I’m bored and I felt like mentioning two dumb quotes from Ray Comfort’s latest post. So, here you go.
The image of Tiger Woods had been portrayed for years as one of squeaky clean wholesomeness. It was a media image. Clean sells.
In which puritan, unspoiled universe does Comfort live in to believe that “clean sells”? If there’s one thing the media hates reporting on, it’s clean, unsoiled celebrities. They’re boring. They have no dirty little secrets or haughty scandals to shock people with. (I could also argue that such celebrities arguably don’t exist, but that’s besides the point.) It’s drama that makes the media tick, not cleanliness. Hence why you hear rather more often of how one famous dude went to a strip bar and a famous gal broke up with her equally-famous boyfriend all the time – or why the media’s been jizzing all over the Tiger Woods scandal despite it being completely and utterly irrelevant to anyone else’s lives (in addition to being none of their damned business).

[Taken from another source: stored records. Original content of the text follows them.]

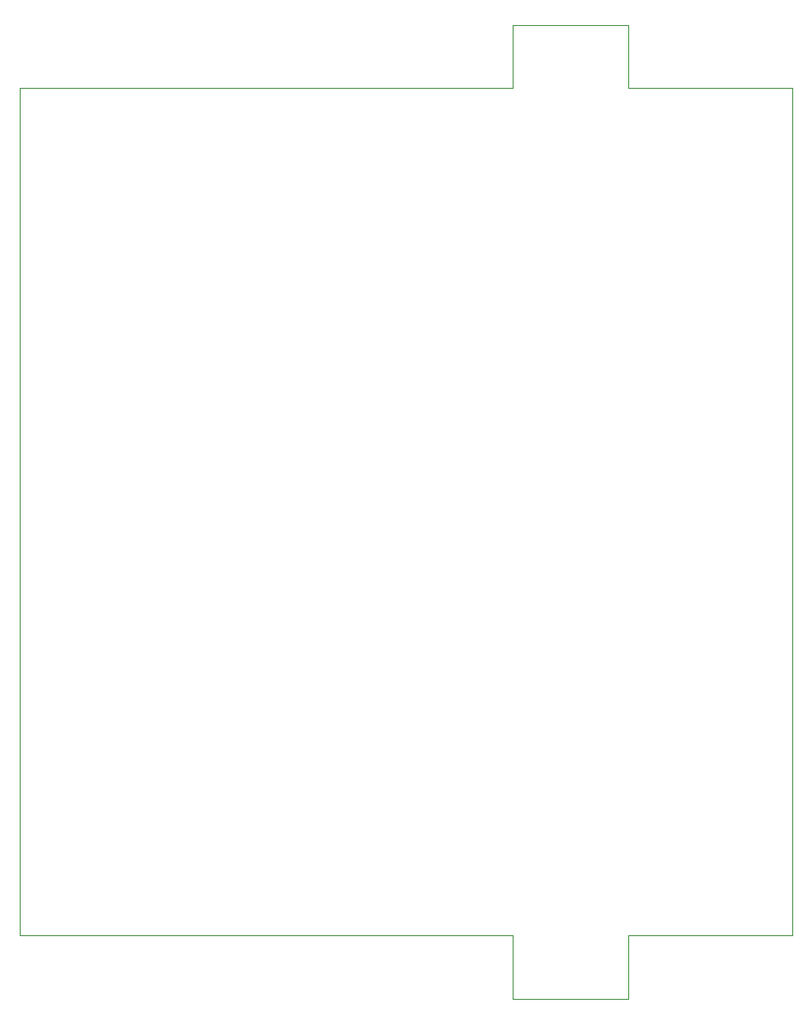
<source format=gbr>
%TF.GenerationSoftware,KiCad,Pcbnew,5.99.0+really5.1.10+dfsg1-1*%
%TF.CreationDate,2022-02-03T20:21:40+01:00*%
%TF.ProjectId,JoeMBMS_V2.0,4a6f654d-424d-4535-9f56-322e302e6b69,rev?*%
%TF.SameCoordinates,Original*%
%TF.FileFunction,Profile,NP*%
%FSLAX46Y46*%
G04 Gerber Fmt 4.6, Leading zero omitted, Abs format (unit mm)*
G04 Created by KiCad (PCBNEW 5.99.0+really5.1.10+dfsg1-1) date 2022-02-03 20:21:40*
%MOMM*%
%LPD*%
G01*
G04 APERTURE LIST*
%TA.AperFunction,Profile*%
%ADD10C,0.100000*%
%TD*%
G04 APERTURE END LIST*
D10*
X146550000Y-136000000D02*
X146550000Y-130000000D01*
X157500000Y-136000000D02*
X157500000Y-130000000D01*
X157500000Y-136000000D02*
X146550000Y-136000000D01*
X146550000Y-130000000D02*
X100000000Y-130000000D01*
X146550000Y-50000000D02*
X146550000Y-50000000D01*
X157500000Y-50000000D02*
X173000000Y-50000000D01*
X157500000Y-44000000D02*
X157500000Y-50000000D01*
X146550000Y-44000000D02*
X157500000Y-44000000D01*
X146550000Y-50000000D02*
X146550000Y-44000000D01*
X173000000Y-50000000D02*
X173000000Y-130000000D01*
X100000000Y-50000000D02*
X146550000Y-50000000D01*
X100000000Y-130000000D02*
X100000000Y-50000000D01*
X173000000Y-130000000D02*
X157500000Y-130000000D01*
M02*

</source>
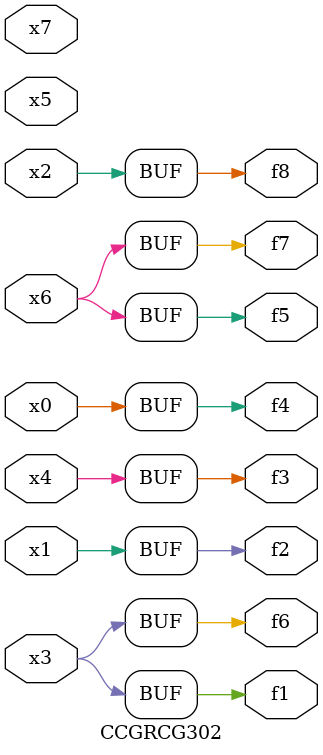
<source format=v>
module CCGRCG302(
	input x0, x1, x2, x3, x4, x5, x6, x7,
	output f1, f2, f3, f4, f5, f6, f7, f8
);
	assign f1 = x3;
	assign f2 = x1;
	assign f3 = x4;
	assign f4 = x0;
	assign f5 = x6;
	assign f6 = x3;
	assign f7 = x6;
	assign f8 = x2;
endmodule

</source>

Quote numéro deux, if you will …
There is no such thing as a morally clean human being. If you disagree, name one person (other than yourself) who is morally perfect.
Non sequitur. One doesn’t have to be morally perfect to be morally clean. Well, in Comfort’s worldview of “everyone is a filthy sinner as decreed by God”, perhaps, but not in reality. Being morally clean simply means you have nothing weighing on your conscience, that you don’t have any real regrets, that you aren’t haunted by choices you made or things you did (or didn’t do). For example, I can safely and honestly say that I consider myself to be morally clean. Not “perfect”, no – I’ve done (and do) my share of things that others (such as the law … *ahem*) would consider “wrong” – but I did (and do) them all in good conscience, and never to harm anyone or infringe upon their rights. I have nothing to be sorry about and have no real regrets. (None about anything that’s in my power to change, anyway.)